Kyoto ATX, RIP.

Posted in uchi on May 22nd, 2011 by Tyson

Kyoto restaurant here in Austin closed recently. Sad news. Very sad. Kyoto was the first real Japanese restaurant to open in Austin in the early 80′s by a sushi chef named Ted Kasuga who saved a bunch of money he made working 7 day weeks in Vegas for almost a decade. Kyoto restaurant was super traditional with experienced female Japanese servers in kimonos, a full service sushi bar, and even a bamboo floored tatami room where you had to take off your shoes to sit in. Low tables where you had to sit cross legged and eat everything with chopsticks. (the first time i ate there it felt like i was in Japan.) Ted was a master sushi chef and worked at Kyoto for years; long enough to later open a second location in north Austin as well called Kyoto “2″.

Kyoto restaurant is where my life as i know it today began, and why it’s sad to see it go. I’ll never really be able to figure out what possessed me to apply there in the beginning; i kinda wanted to work downstairs below at the Elephant Room to be a bartender, but when i went to apply in the afternoon they were closed, so i went up the stair instead of down and applied at Kyoto instead.

Working in the Catskills; the year before i started at Kyoto.

Serendipity.

Work at Kyoto was tough. I started on dish and had to prove myself to the other dishwashers right out of the gates. One of them was nicknamed “Uzi”, and he would always show me the large pocket knife switchblade he carried when he got upset…and i’m pretty sure half the time he was stoned anyway because he always tried to sell me weed from friends of his who would bring it up “from the valley”. Overall he was all talk, and a nice enough guy..i got him on my side and eventually got promoted to fry cook/prep cook…but the older Japanese women named Kiyoko who was the kitchen chef there didn’t want any part of a white guy in her kitchen so i got relegated to lunch time waiter.

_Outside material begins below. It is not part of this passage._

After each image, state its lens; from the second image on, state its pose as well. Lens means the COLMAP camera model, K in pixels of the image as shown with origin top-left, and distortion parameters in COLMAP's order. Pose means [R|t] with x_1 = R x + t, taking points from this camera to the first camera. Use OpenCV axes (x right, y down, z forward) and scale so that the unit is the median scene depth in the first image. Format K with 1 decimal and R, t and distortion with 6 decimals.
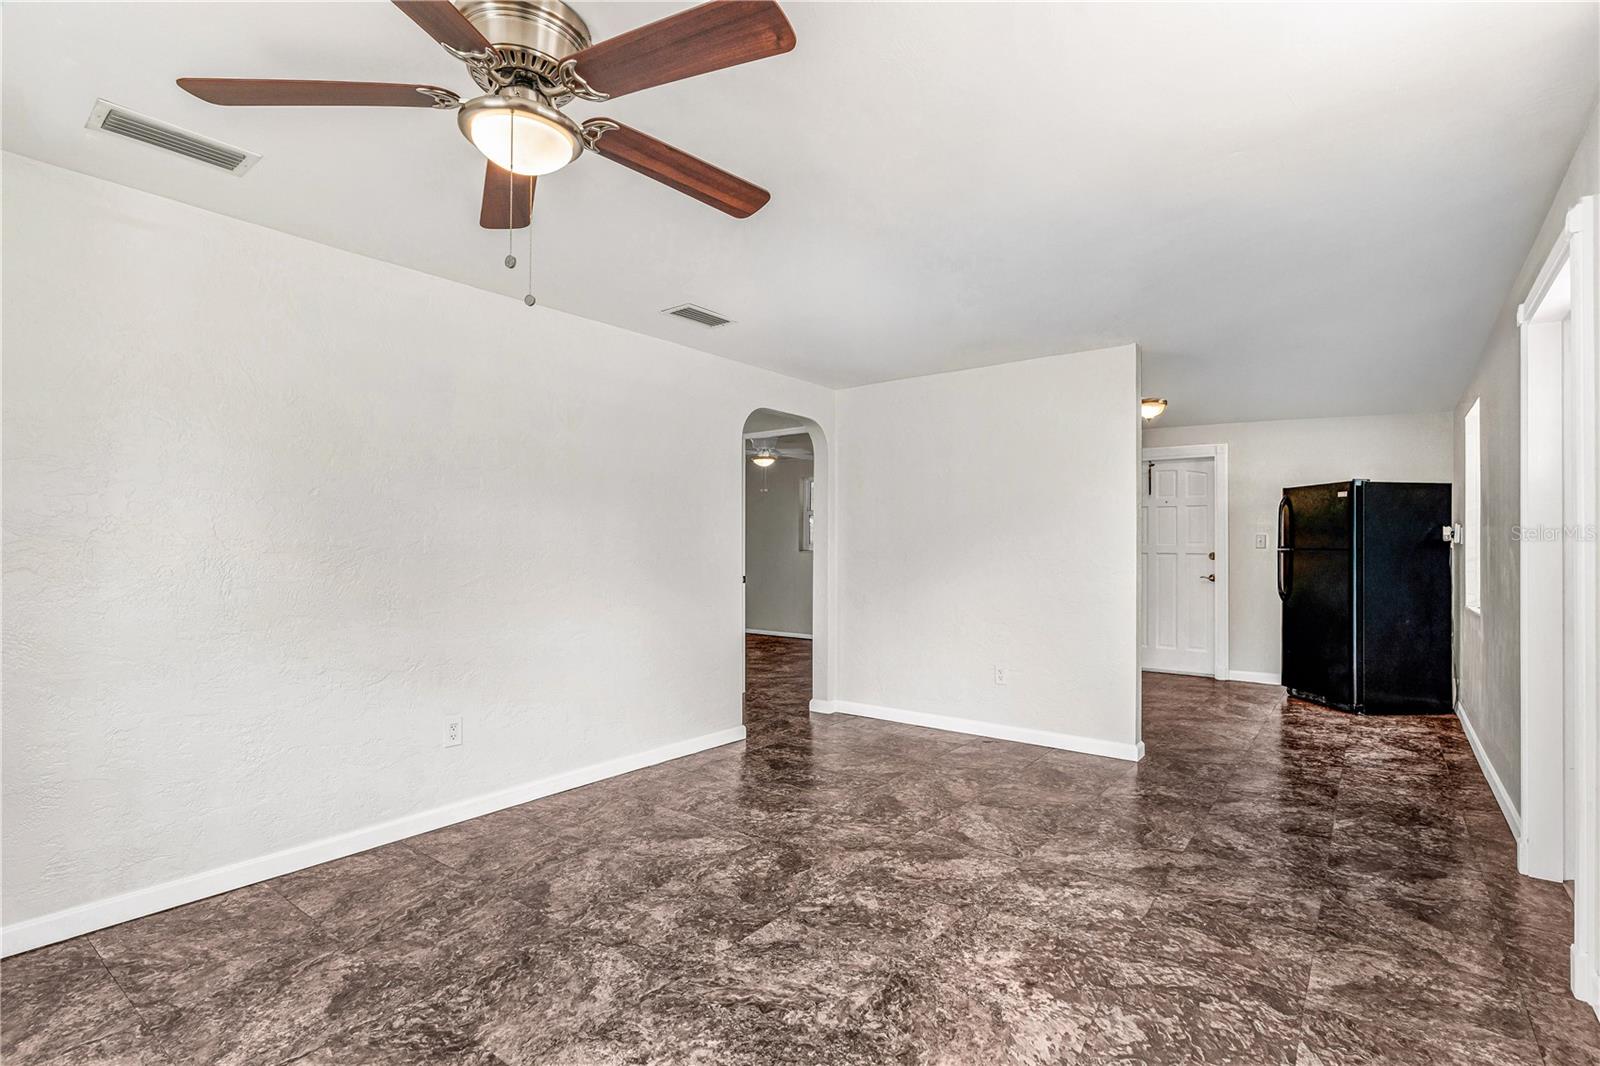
lens RADIAL K [[757.0, 0, 806.6], [0, 757.0, 544.8], [0, 0, 1]] dist [-0.003951, 0.002159]
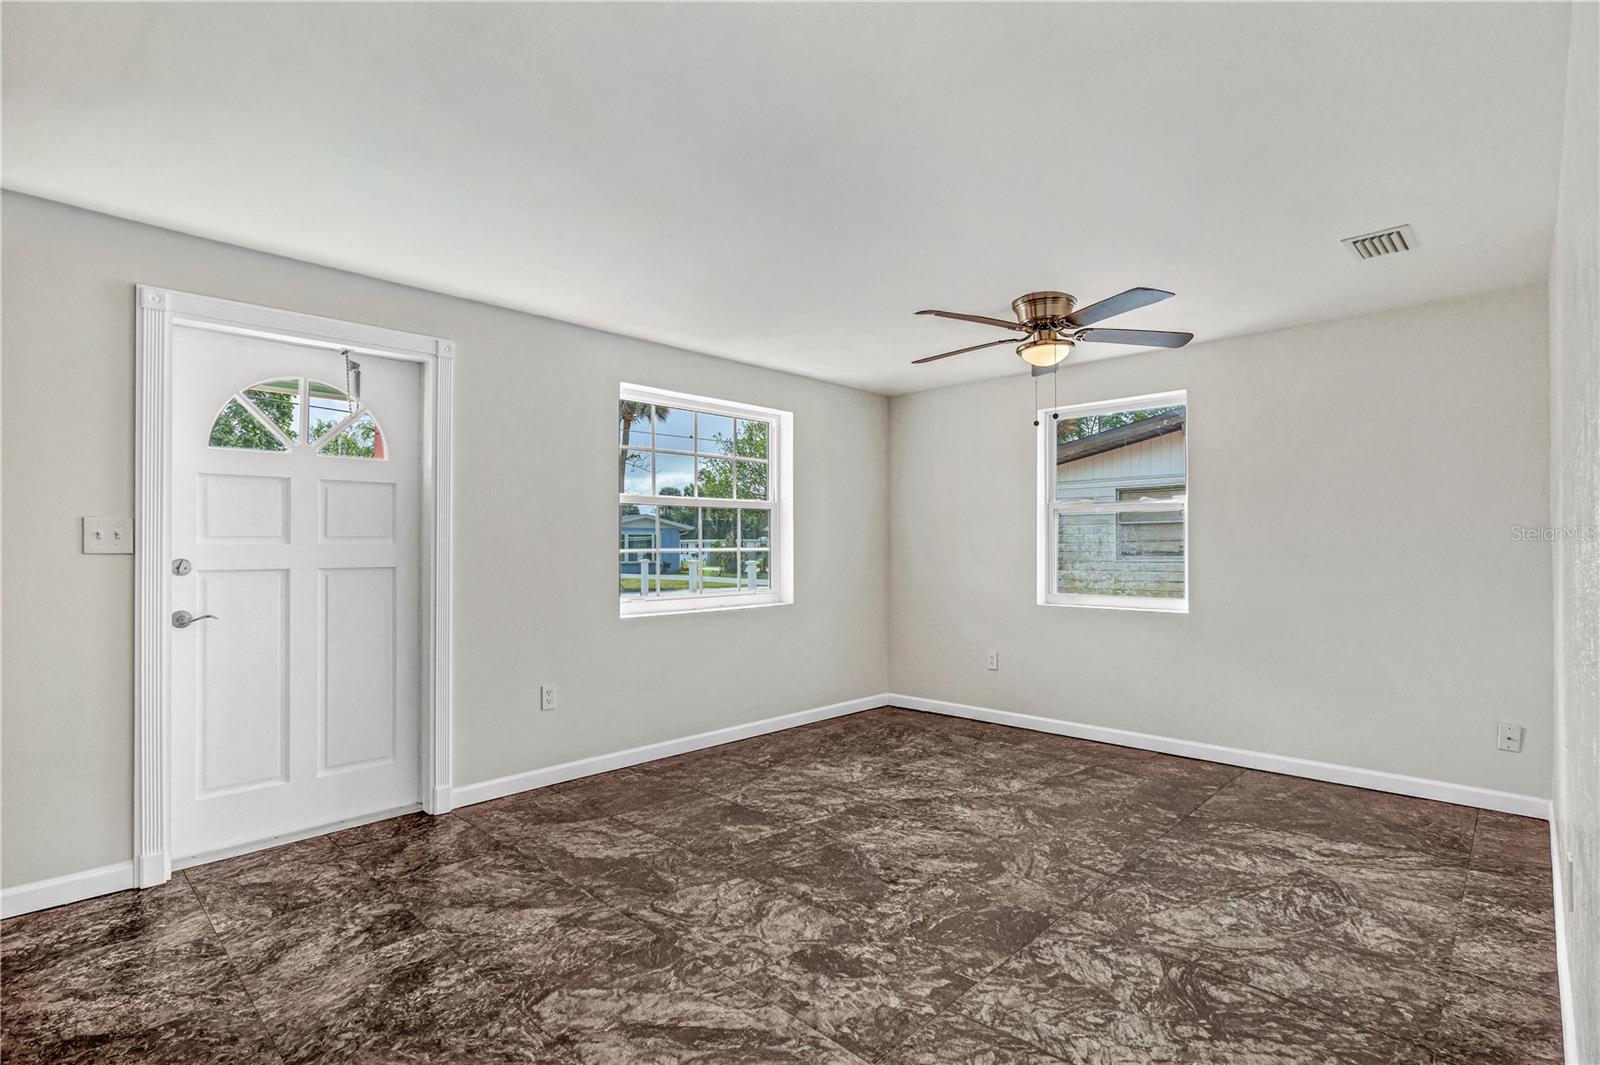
lens RADIAL K [[757.0, 0, 809.7], [0, 757.0, 544.8], [0, 0, 1]] dist [-0.003951, 0.002159]
pose [[-0.993711, -0.001206, 0.111964, 0.023588], [-0.002382, 0.999943, -0.010371, 0.013190], [-0.111945, -0.010572, -0.993658, 1.930224]]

I hated being a waiter. My uniform was terrible. Slip off Japanese sandals,black rubber trays, and a dayglow pink t-shirt with the Kyoto logo on the front, it was the early nineties and i felt like a gay member of “Wham!”. lol. Waiting tables there was super hard too! The restaurant was shotgun style, with the sushi bar in the front with 18 seats, a sushi dining room, a regular dining room with about 15 tables…and the tatami room with its own challenges and another 12-15 tables as well. The kitchen was tucked in the back and a long hallway circumvented the entire space. There were 2 dishes on the menu that were prepared tableside: Zosui and Sukiyaki. As the waiter if someone ordered it; i would panic. It meant i had to bring portable gas burner out the table…and all the ingredients,etc to set it up..and then start the pan on the stove and add each ingredient one at a time in progression to cook the dish correctly. Then i had to serve it in bowls to the guests upon completion. It was alone the hardest thing i’d ever done; i didn’t even know hot to cook!; but the real icing on the cake: sometimes id have 3-4 tables in my “section, (there were no sections), all order sukiyaki at the same time! id literally be running from the kitchen to the sushi bar to the tables like lightning, my pink t-shirt covered in sweat…a mad crazy chaos of panic and urgency; it was one of the most stressful jobs of my life. i was working double shifts waiting tables, lunch and dinner and sleeping in the tatami room on the floor between shifts to save bus fare.  I needed to get out of the waiting tables thing asap.

I started to befriend the Japanese chefs while i was a waiter. They would make me dishes to try, and over time i started to really like the food. Id go out with them every night after work to the bar downstairs, then to their apartments late at night and watch VHS tapes of Japanese tv and game shows. I started to fall in love with the originality of everything Japanese; it was such a departure from everything that i knew and i was full on committed to learn everything i could from the people i worked with and so respected. My chef Kiyohisa Hara would later take me under his wing as an apprentice, and later after that i worked side by side with the owner Kasuga-san making sushi rolls as well. It was the genesis of my sushi career, and some of the most valuable memories i possess.